Washington D.C. [US] : The World Bank, through the International Bank for Reconstruction and Development (IBRD), has unveiled a new 5-year benchmark bond valued at CAD 1.4 billion, set to mature on January 12, 2029.
This strategic move is part of the World Bank’s ongoing efforts to finance sustainable development initiatives in its member countries.
According to the World Bank, the 5-year benchmark bond, designed to support sustainable development projects, comes with a semi-annual coupon rate of 3.50 per cent p.a. It was priced at 99.678 per cent, boasting a final spread of 32.9 basis points over the CAN 3.250 per cent September 2028 reference bond.
Investors are offered a yield of 3.571 per cent (semi-annual) on this initiative. CIBC, RBC Capital Markets, National Bank Financial, and TD Securities stand as the joint lead managers, contributing to the success of this transaction.
Jorge Familiar, Vice President and Treasurer of the World Bank, expressed satisfaction with the institution’s dynamic start to the year, having successfully concluded transactions in Australian dollars, US dollars, and now Canadian dollars.
Familiar said, ‘It has been a dynamic start to the new year for the World Bank, as we conclude successful transactions in three different currencies AUD, USD and now in CAD. This transaction has appealed to a strong diverse investor base across the globe, with investors seeking safe, liquid and positive impact investment opportunities in Canadian dollars.’
Investor Distribution by Investor Type- Central Banks/Official (55 per cent), Banks/Bank Treasuries/Corporates (34 per cent), Asset Managers/Insurance/Pension Funds (11 per cent).
Investor Distribution by Region- Americas (48 per cent), Asia (34 per cent), Europe/Middle East/Africa (18 per cent).
”We congratulate the World Bank on the successful execution of its latest Maple bond issuance. We commend the institution’s enduring tradition of inaugurating each calendar year with the first Maple offering. This commitment underscores the World Bank’s dedication to the Canadian market, while the use of its Sustainable Development Bond label highlights the institution’s pivotal role in advancing both social and environmental sustainability on a global scale,” said Priya Radha, Managing Director & Global Head, Government Solutions, CIBC Capital Markets.

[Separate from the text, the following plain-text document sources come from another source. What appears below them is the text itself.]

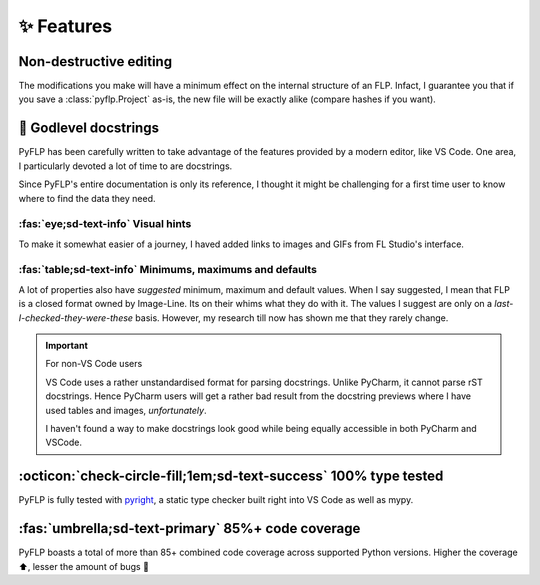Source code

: ✨ Features
============

Non-destructive editing
-----------------------

The modifications you make will have a minimum effect on the internal structure
of an FLP. Infact, I guarantee you that if you save a :class:`pyflp.Project`
as-is, the new file will be exactly alike (compare hashes if you want).

📝 Godlevel docstrings
----------------------

PyFLP has been carefully written to take advantage of the features provided
by a modern editor, like VS Code. One area, I particularly devoted a lot of
time to are docstrings.

Since PyFLP's entire documentation is only its reference, I thought it might
be challenging for a first time user to know where to find the data they need.

:fas:`eye;sd-text-info` Visual hints
^^^^^^^^^^^^^^^^^^^^^^^^^^^^^^^^^^^^

.. image:: /img/features/images-dark.png
   :align: center
   :class: only-dark

.. image:: /img/features/images-light.png
   :align: center
   :class: only-light

To make it somewhat easier of a journey, I haved added links to images and GIFs
from FL Studio's interface.

:fas:`table;sd-text-info` Minimums, maximums and defaults
^^^^^^^^^^^^^^^^^^^^^^^^^^^^^^^^^^^^^^^^^^^^^^^^^^^^^^^^^

.. image:: /img/features/tables-dark.png
   :align: center
   :class: only-dark

.. image:: /img/features/tables-light.png
   :align: center
   :class: only-light

A lot of properties also have *suggested* minimum, maximum and default values.
When I say suggested, I mean that FLP is a closed format owned by Image-Line.
Its on their whims what they do with it. The values I suggest are only on a
*last-I-checked-they-were-these* basis. However, my research till now has
shown me that they rarely change.

.. important:: For non-VS Code users

   VS Code uses a rather unstandardised format for parsing docstrings. Unlike
   PyCharm, it cannot parse rST docstrings. Hence PyCharm users will get a
   rather bad result from the docstring previews where I have used tables and
   images, *unfortunately*.

   I haven't found a way to make docstrings look good while being equally
   accessible in both PyCharm and VSCode.

   .. seealso:: `#52 <https://github.com/demberto/PyFLP/issues/52>`_

:octicon:`check-circle-fill;1em;sd-text-success` 100% type tested
-----------------------------------------------------------------

PyFLP is fully tested with `pyright <https://github.com/microsoft/pyright>`_,
a static type checker built right into VS Code as well as mypy.

:fas:`umbrella;sd-text-primary` 85%+ code coverage
--------------------------------------------------

PyFLP boasts a total of more than 85+ combined code coverage across supported
Python versions. Higher the coverage ⬆, lesser the amount of bugs 🐞
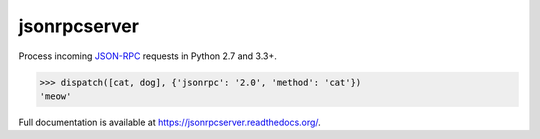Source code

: jsonrpcserver
*************

.. image:: https://drone.io/github.com/bcb/jsonrpcserver/status.png

Process incoming `JSON-RPC <http://www.jsonrpc.org/>`_ requests in Python 2.7
and 3.3+.

.. sourcecode:: python

    >>> dispatch([cat, dog], {'jsonrpc': '2.0', 'method': 'cat'})
    'meow'

Full documentation is available at https://jsonrpcserver.readthedocs.org/.

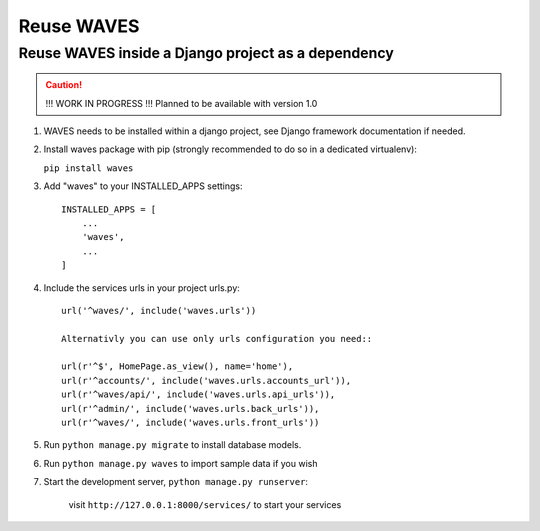 Reuse WAVES
===========

Reuse WAVES inside a Django project as a dependency
---------------------------------------------------

.. CAUTION::
    !!! WORK IN PROGRESS !!! Planned to be available with version 1.0

1. WAVES needs to be installed within a django project, see Django
   framework documentation if needed.

2. Install waves package with pip (strongly recommended to do so in a
   dedicated virtualenv):

   ``pip install waves``

3. Add "waves" to your INSTALLED_APPS settings::

    INSTALLED_APPS = [
        ...
        'waves',
        ...
    ]

4. Include the services urls in your project urls.py::

    url('^waves/', include('waves.urls'))

    Alternativly you can use only urls configuration you need::

    url(r'^$', HomePage.as_view(), name='home'),
    url(r'^accounts/', include('waves.urls.accounts_url')),
    url(r'^waves/api/', include('waves.urls.api_urls')),
    url(r'^admin/', include('waves.urls.back_urls')),
    url(r'^waves/', include('waves.urls.front_urls'))

5. Run ``python manage.py migrate`` to install database models.


6. Run ``python manage.py waves`` to import sample data if you wish


7. Start the development server, ``python manage.py runserver``:

    visit ``http://127.0.0.1:8000/services/`` to start your services


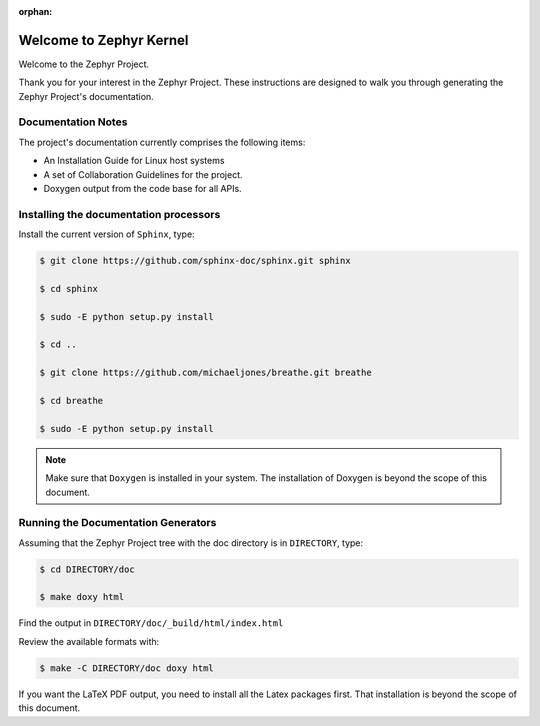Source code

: :orphan:

Welcome to Zephyr Kernel
########################

.. This document is in Restructured Text Format.
   Find more information regarding the ReST markup in the
   `ReST documentation`_.
   This is a comment that won't show up in formatted output

Welcome to the Zephyr Project.

Thank you for your interest in the Zephyr Project. These instructions are
designed to walk you through generating the Zephyr Project's documentation.

Documentation Notes
*******************

The project's documentation currently comprises the following items:

* An Installation Guide for Linux host systems

* A set of Collaboration Guidelines for the project.

* Doxygen output from the code base for all APIs.

Installing the documentation processors
***************************************

Install the current version of ``Sphinx``, type:

.. code-block:: bash

   $ git clone https://github.com/sphinx-doc/sphinx.git sphinx

   $ cd sphinx

   $ sudo -E python setup.py install

   $ cd ..

   $ git clone https://github.com/michaeljones/breathe.git breathe

   $ cd breathe

   $ sudo -E python setup.py install

.. note::

   Make sure that ``Doxygen`` is installed in your system.
   The installation of Doxygen is beyond the scope of this document.

Running the Documentation Generators
************************************

Assuming that the Zephyr Project tree with the doc directory is in
``DIRECTORY``, type:

.. code-block:: bash

   $ cd DIRECTORY/doc

   $ make doxy html

Find the output in ``DIRECTORY/doc/_build/html/index.html``

Review the available formats with:

.. code-block:: bash

   $ make -C DIRECTORY/doc doxy html

If you want the LaTeX PDF output, you need to install all the Latex
packages first. That installation is beyond the scope of this document.

.. _ReST documentation: http://sphinx-doc.org/rest.html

‘The World Bank is known for demonstrating leadership in the capital markets. It was great to see the World Bank open the Canadian Maple market with a highly successful 5-year CAD 1.4 billion Sustainable Development Bond. The deal saw solid demand and momentum right out of the gate and that momentum continued throughout the process resulting in a diverse geographic and investor book. It was a pleasure and privilege to partner with the World Bank on this outstanding transaction,’ said Scott Graham, Managing Director & Head of US Government and Sovereign Supranational and Agency (SSA) Finance, National Bank Financial.
‘The World Bank successfully reopened the Maple SSA market in 2024 with another large size trade in excess of CAD 1 billion, further cementing the World Bank’s standing as the largest SSA maple issuer. The transaction highlights continued strong demand for World Bank paper in the Canadian dollar market. Congratulations to the World Bank team for a highly successful transaction,’ said Alex Caridia, Managing Director, Head of Public Sector Markets, RBC Capital Markets.
‘Many congratulations to the World Bank team for an impressive start to 2024, highlighted by today’s CAD 1.4 billion deal. The demand from the broad spectrum of domestic and international investors reflects the exceptional track record of the World Bank as they continue to show leadership in the CAD market,’ said Laura O’Connor, Managing Director, Fixed Income Origination & Syndication, TD Securities.
The success of this issuance not only strengthens the World Bank’s commitment to sustainable development but also underscores the institution’s ability to attract diverse global support for its initiatives.